Now, scientists at Cameroon’s Centre for Research in Infectious Diseases (CRID) have found it. They recently sampled mosquitoes from rural and urban areas around Yaoundé, the capital, including two key malaria carriers. In one standard susceptibility assay, exposure to clothianidin for one hour killed 100 per cent of Anopheles coluzzii. But in some A. gambiae samples as many as 55 per cent of the mosquitoes survived, the group reported in a preprint posted August 7 on the journal bioRxiv preprint server.

Corine Ngufor, a medical entomologist at the London School of Hygiene & Tropical Medicine, said this appears to be the first report of clear resistance to clothianidin in malaria-carrying insects. “It may spread very quickly and make this new class of insecticide almost useless for malaria vector control within a few years,” she warned.

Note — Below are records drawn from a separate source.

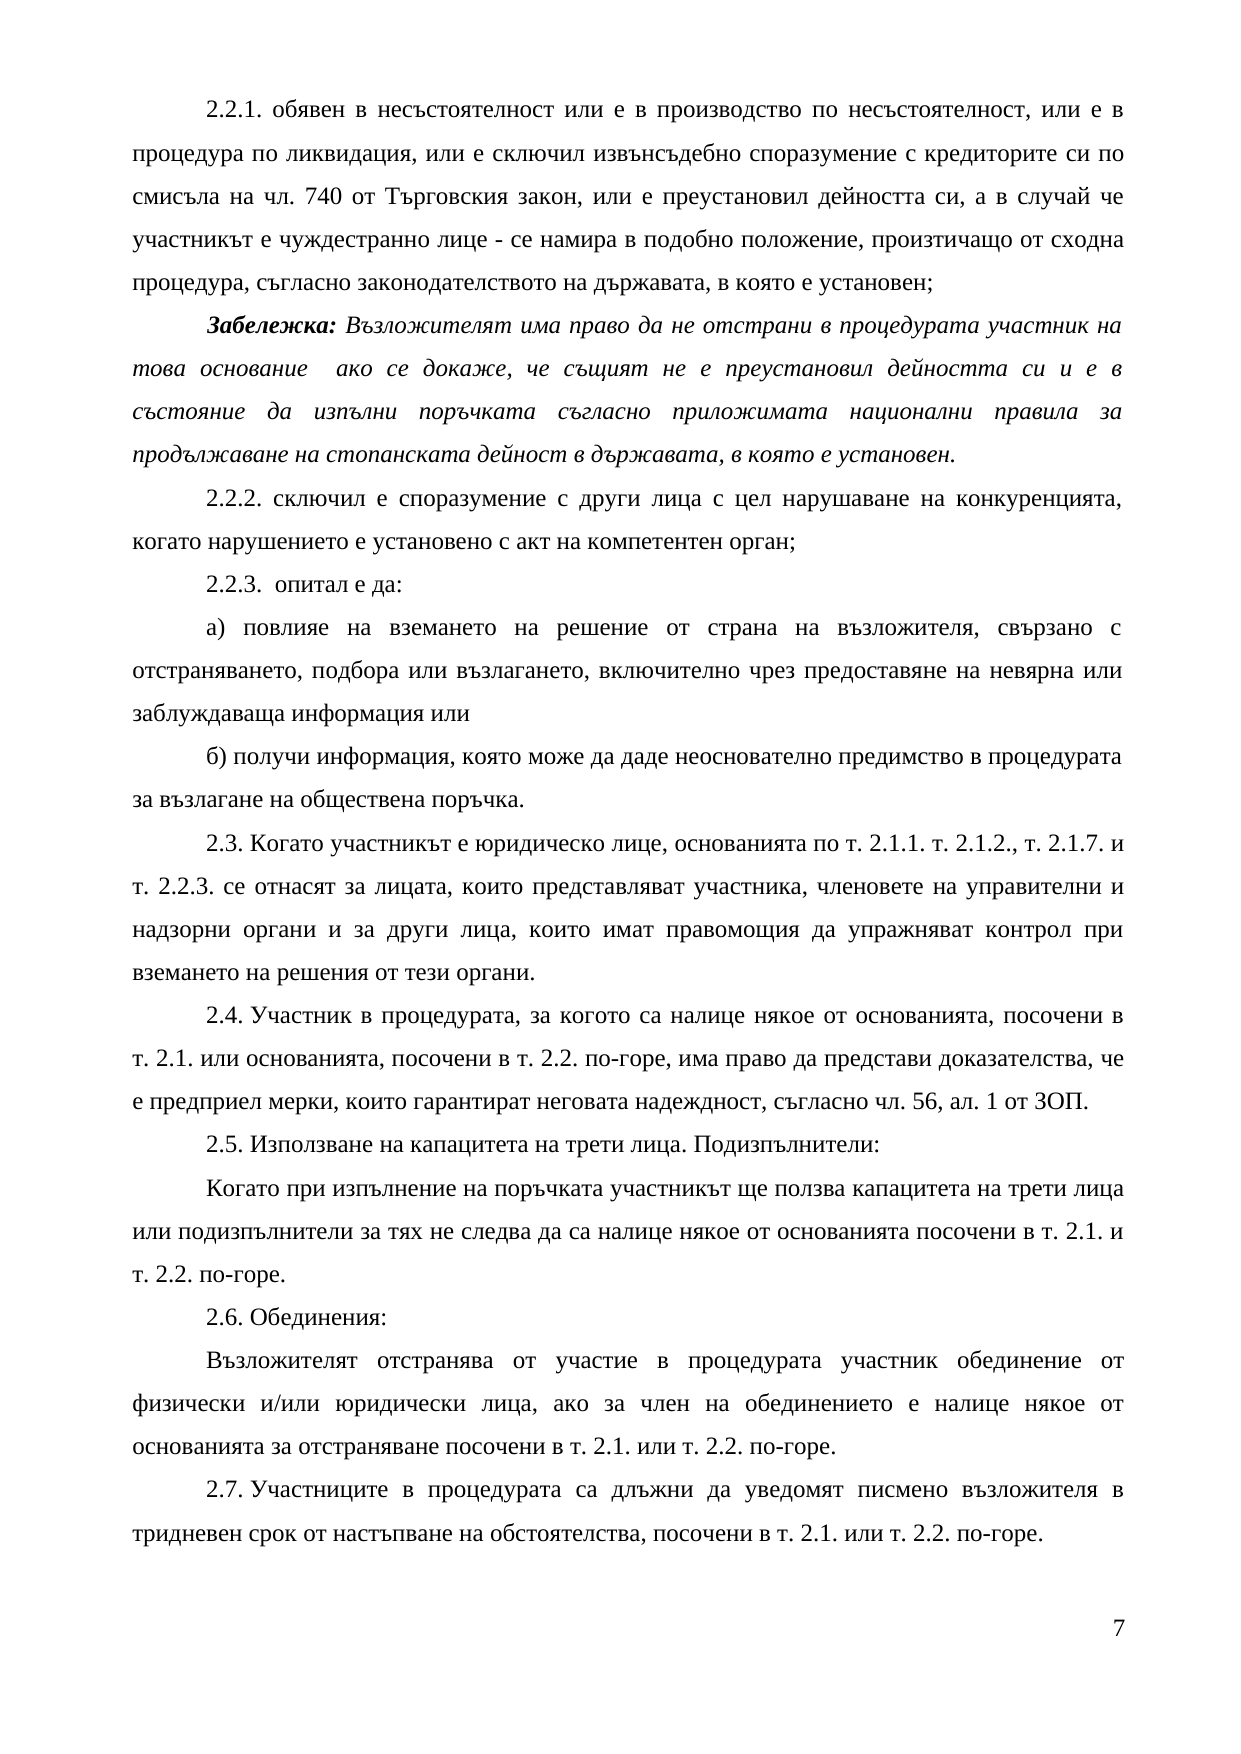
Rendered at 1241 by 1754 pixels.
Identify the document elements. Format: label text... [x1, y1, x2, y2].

text 2.2.3. опитал е да: [132, 569, 1123, 598]
text 2.7. Участниците в процедурата са длъжни да уведомят писмено възложителя в тридневен срок от настъпване на обстоятелства, посочени в т. 2.1. или т. 2.2. по-горе. [132, 1474, 1125, 1546]
text б) получи информация, която може да даде неоснователно предимство в процедурата за възлагане на обществена поръчка. [132, 741, 1123, 813]
text Забележка: Възложителят има право да не отстрани в процедурата участник на това основание ако се докаже, че същият не е преустановил дейността си и е в състояние да изпълни поръчката съгласно приложимата национални правила за продължаване на стопанската дейност в държавата, в която е установен. [132, 310, 1123, 468]
text 2.4. Участник в процедурата, за когото са налице някое от основанията, посочени в т. 2.1. или основанията, посочени в т. 2.2. по-горе, има право да представи доказателства, че е предприел мерки, които гарантират неговата надеждност, съгласно чл. 56, ал. 1 от ЗОП. [132, 1000, 1125, 1115]
text 2.6. Обединения: [132, 1302, 1125, 1331]
text 2.5. Използване на капацитета на трети лица. Подизпълнители: [132, 1129, 1125, 1158]
text Когато при изпълнение на поръчката участникът ще ползва капацитета на трети лица или подизпълнители за тях не следва да са налице някое от основанията посочени в т. 2.1. и т. 2.2. по-горе. [132, 1173, 1125, 1288]
text 2.3. Когато участникът е юридическо лице, основанията по т. 2.1.1. т. 2.1.2., т. 2.1.7. и т. 2.2.3. се отнасят за лицата, които представляват участника, членовете на управителни и надзорни органи и за други лица, които имат правомощия да упражняват контрол при вземането на решения от тези органи. [132, 828, 1125, 986]
text 2.2.1. обявен в несъстоятелност или е в производство по несъстоятелност, или е в процедура по ликвидация, или е сключил извънсъдебно споразумение с кредиторите си по смисъла на чл. 740 от Търговския закон, или е преустановил дейността си, а в случай че участникът е чуждестранно лице - се намира в подобно положение, произтичащо от сходна процедура, съгласно законодателството на държавата, в която е установен; [132, 94, 1125, 296]
text Възложителят отстранява от участие в процедурата участник обединение от физически и/или юридически лица, ако за член на обединението е налице някое от основанията за отстраняване посочени в т. 2.1. или т. 2.2. по-горе. [132, 1345, 1125, 1460]
text 2.2.2. сключил е споразумение с други лица с цел нарушаване на конкуренцията, когато нарушението е установено с акт на компетентен орган; [132, 483, 1123, 554]
text а) повлияе на вземането на решение от страна на възложителя, свързано с отстраняването, подбора или възлагането, включително чрез предоставяне на невярна или заблуждаваща информация или [132, 612, 1123, 727]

Colince Kamdem, the CRID research scientist who led the study, said agricultural use of neonicotinoids—the class of chemicals to which clothianidin belongs—likely drove the emergence of the resistant mosquito strains. “WHO would never have recommended this insecticide if such data were available,” he contends.

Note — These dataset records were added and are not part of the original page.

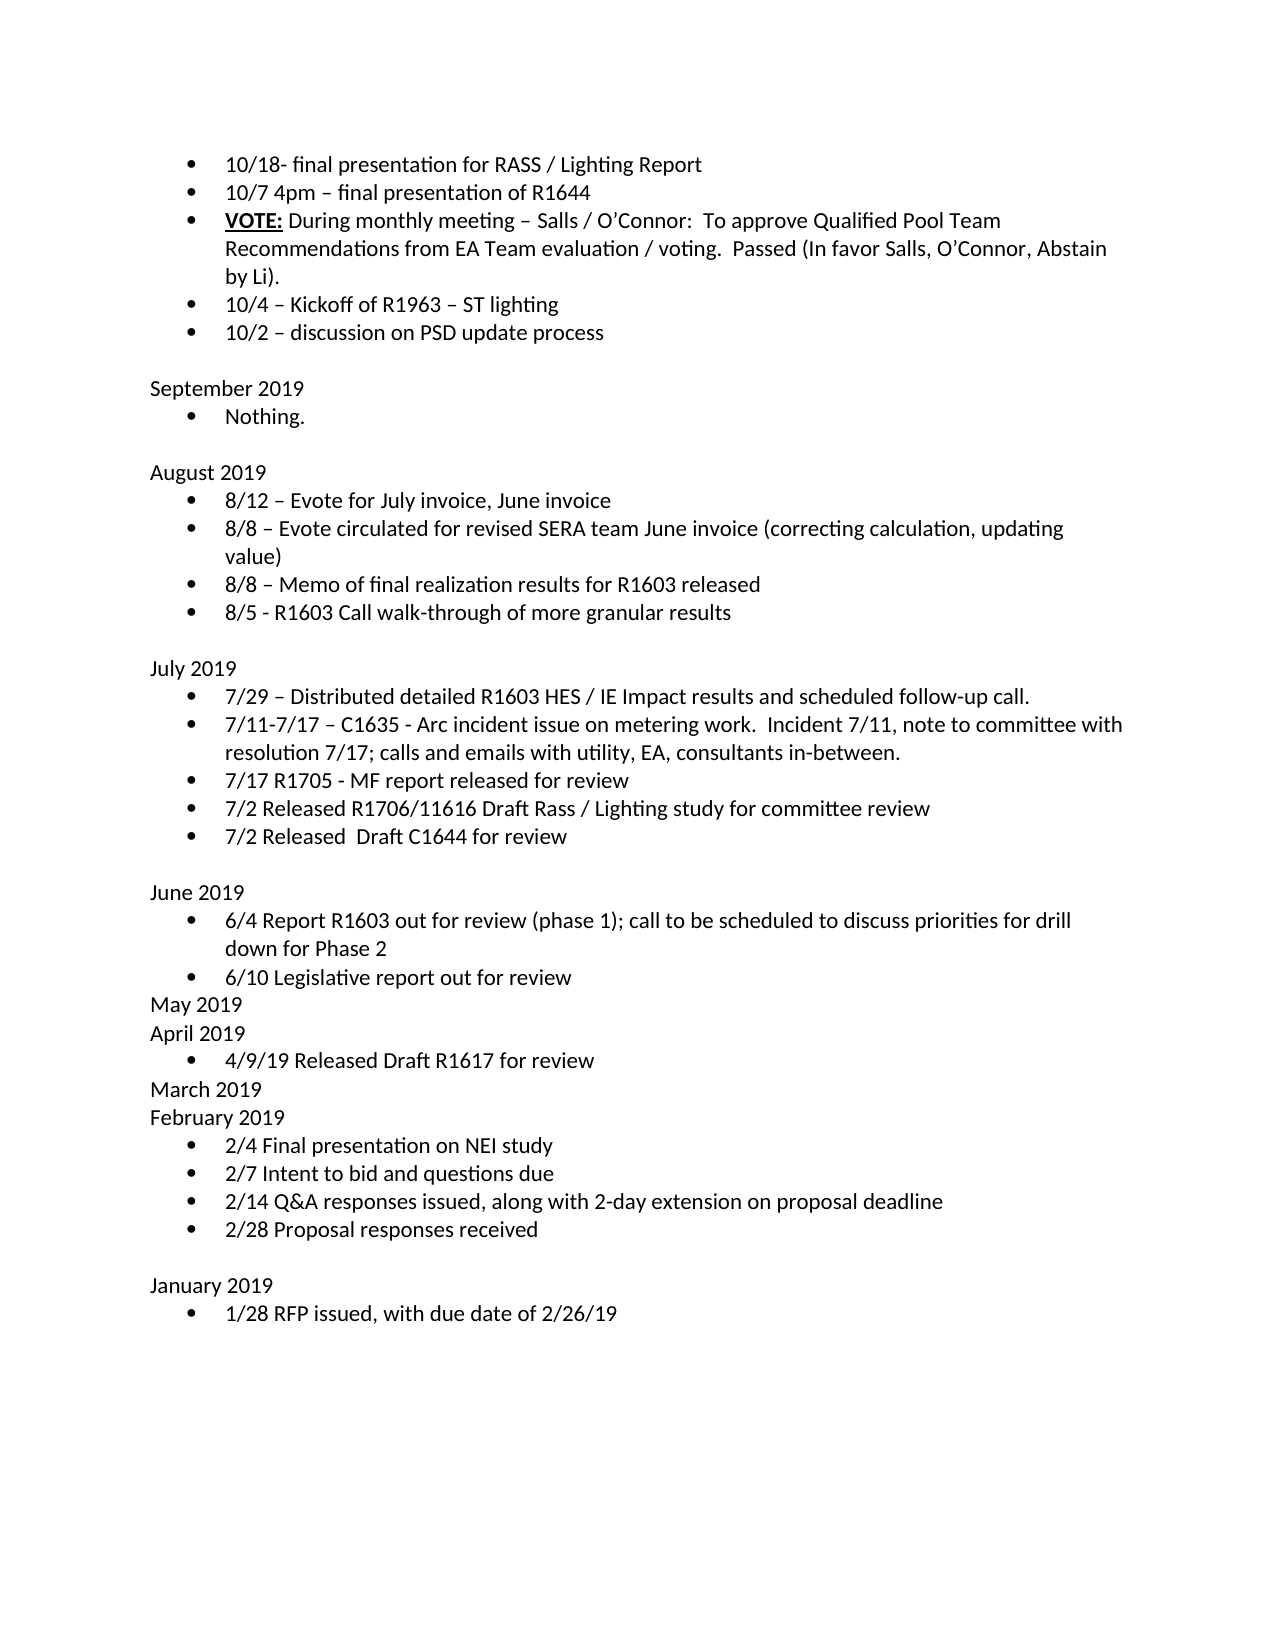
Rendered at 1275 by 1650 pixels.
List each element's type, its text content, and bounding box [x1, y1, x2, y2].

list 8/8 – Evote circulated for revised SERA team June invoice (correcting calculation, updating value) [187, 514, 1125, 570]
list 10/4 – Kickoff of R1963 – ST lighting [187, 290, 1125, 318]
list 10/18- final presentation for RASS / Lighting Report [187, 150, 1125, 178]
text January 2019 [150, 1271, 1125, 1299]
text April 2019 [150, 1019, 1125, 1047]
list VOTE: During monthly meeting – Salls / O’Connor: To approve Qualified Pool Team Recommendations from EA Team evaluation / voting. Passed (In favor Salls, O’Connor, Abstain by Li). [187, 206, 1125, 290]
text March 2019 [150, 1075, 1125, 1103]
list 4/9/19 Released Draft R1617 for review [187, 1047, 1125, 1075]
list 8/8 – Memo of final realization results for R1603 released [187, 570, 1125, 598]
list 2/28 Proposal responses received [187, 1215, 1125, 1243]
list 7/29 – Distributed detailed R1603 HES / IE Impact results and scheduled follow-up call. [187, 682, 1125, 710]
list 2/4 Final presentation on NEI study [187, 1131, 1125, 1159]
list 7/2 Released Draft C1644 for review [187, 822, 1125, 851]
list Nothing. [187, 402, 1125, 430]
text February 2019 [150, 1103, 1125, 1131]
list 7/2 Released R1706/11616 Draft Rass / Lighting study for committee review [187, 794, 1125, 822]
list 8/5 - R1603 Call walk-through of more granular results [187, 598, 1125, 626]
list 2/14 Q&A responses issued, along with 2-day extension on proposal deadline [187, 1187, 1125, 1215]
text June 2019 [150, 878, 1125, 907]
list 7/17 R1705 - MF report released for review [187, 766, 1125, 794]
list 1/28 RFP issued, with due date of 2/26/19 [187, 1299, 1125, 1327]
list 6/4 Report R1603 out for review (phase 1); call to be scheduled to discuss priorities for drill down for Phase 2 [187, 907, 1125, 963]
list 8/12 – Evote for July invoice, June invoice [187, 486, 1125, 514]
list 2/7 Intent to bid and questions due [187, 1159, 1125, 1187]
list 10/2 – discussion on PSD update process [187, 318, 1125, 346]
text September 2019 [150, 374, 1125, 402]
list 7/11-7/17 – C1635 - Arc incident issue on metering work. Incident 7/11, note to committee with resolution 7/17; calls and emails with utility, EA, consultants in-between. [187, 710, 1125, 766]
text May 2019 [150, 991, 1125, 1019]
list 10/7 4pm – final presentation of R1644 [187, 178, 1125, 206]
text August 2019 [150, 458, 1125, 486]
text July 2019 [150, 654, 1125, 682]
list 6/10 Legislative report out for review [187, 963, 1125, 991]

Tiaan de Jager, director of the University of Pretoria Institute for Sustainable Malaria Control in South Africa, said the study shows it is crucial to test malaria vectors for resistance to an insecticide before deploying it. “It proves how important it is to tailor control methods to a region, such as an area of high agriculture, to ensure the success of the methods and overall program,” he said. “Other novel insecticide chemistries are urgently needed for malaria vector control,” Ngufor added.

Bed nets coated with long-lasting insecticides and indoor spraying have helped halve malaria mortality and morbidity in the past two decades. These programmes used insecticides from four classes but relied heavily on pyrethroids because they are cheap and non-toxic to mammals including humans, Kamdem said.

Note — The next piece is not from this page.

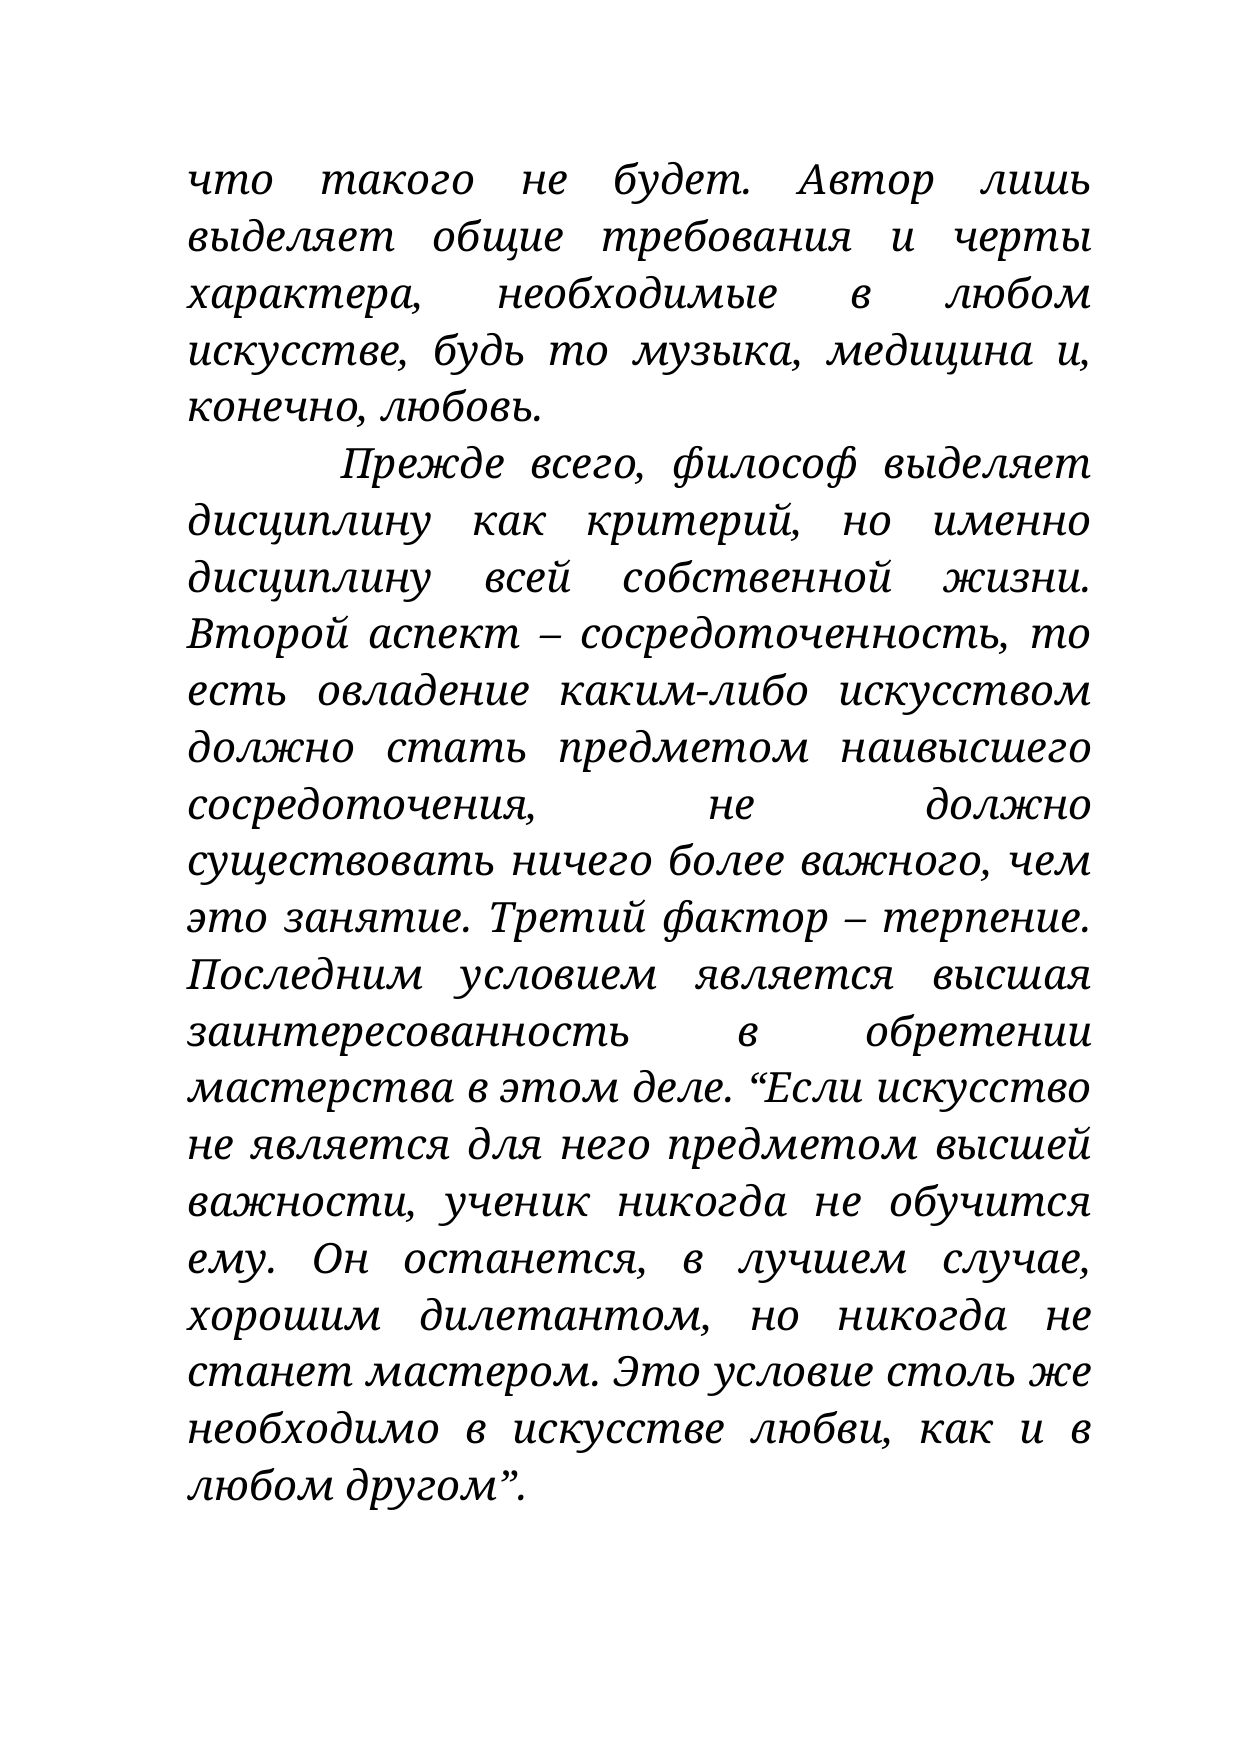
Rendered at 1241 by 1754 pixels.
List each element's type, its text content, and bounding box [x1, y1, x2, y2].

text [187, 150, 1093, 434]
text Прежде всего, философ выделяет дисциплину как критерий, но именно дисциплину всей собственной жизни. Второй аспект – сосредоточенность, то есть овладение каким-либо искусством должно стать предметом наивысшего сосредоточения, не должно существовать ничего более важного, чем это занятие. Третий фактор – терпение. Последним условием является высшая заинтересованность в обретении мастерства в этом деле. “Если искусство не является для него предметом высшей важности, ученик никогда не обучится ему. Он останется, в лучшем случае, хорошим дилетантом, но никогда не станет мастером. Это условие столь же необходимо в искусстве любви, как и в любом другом”. [187, 434, 1093, 1512]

To combat the rise of pyrethroid-resistant mosquitoes, WHO added clothianidin to its “prequalified” list of chemicals acceptable for indoor spraying (and potentially nets). Neonicotinoids have become increasingly controversial as agricultural pesticides because of their impacts on pollinators; Europe has banned their use in agriculture. But farms in Cameroon and elsewhere in Africa rely heavily on them. In agricultural areas, Kamdem said, pesticide residues contaminate standing water that serves as breeding sites for mosquito larvae, favoring the evolution of neonicotinoid resistance.

The Cameroon finding doesn’t surprise German life science company Bayer AG, which manufactures one of the two formulations of clothianidin that malaria programs are considering for indoor spraying. “We supported some work in Côte d’Ivoire to also explore this and it seemed to suggest the same kind of finding, that there was already resistance to the family of insecticides that clothianidin belongs to,” said Sebastian Horstmann, Bayer’s product development manager for the clothianidin formulation. Horstmann said that to thwart, or at least slow, resistance, Bayer is developing new formulations with multiple insecticides for indoor spraying. But Kamdem noted those combinations have yet to be tested on resistant mosquitoes because none had been identified until now.

WHO has not reviewed the study because it has not yet been published in a peer-reviewed journal, said Deusdedit Mubangizi, who coordinates the agency’s “prequalification” assessments of active pharmaceutical products and medicines including insecticides used for mosquito control. But he thinks the chemical could still be an asset in mosquito control. “Resistance to clothianidin is much less prevalent than to other alternative insecticides in current use,” he said. But how long that will last is the great unknown—and concern.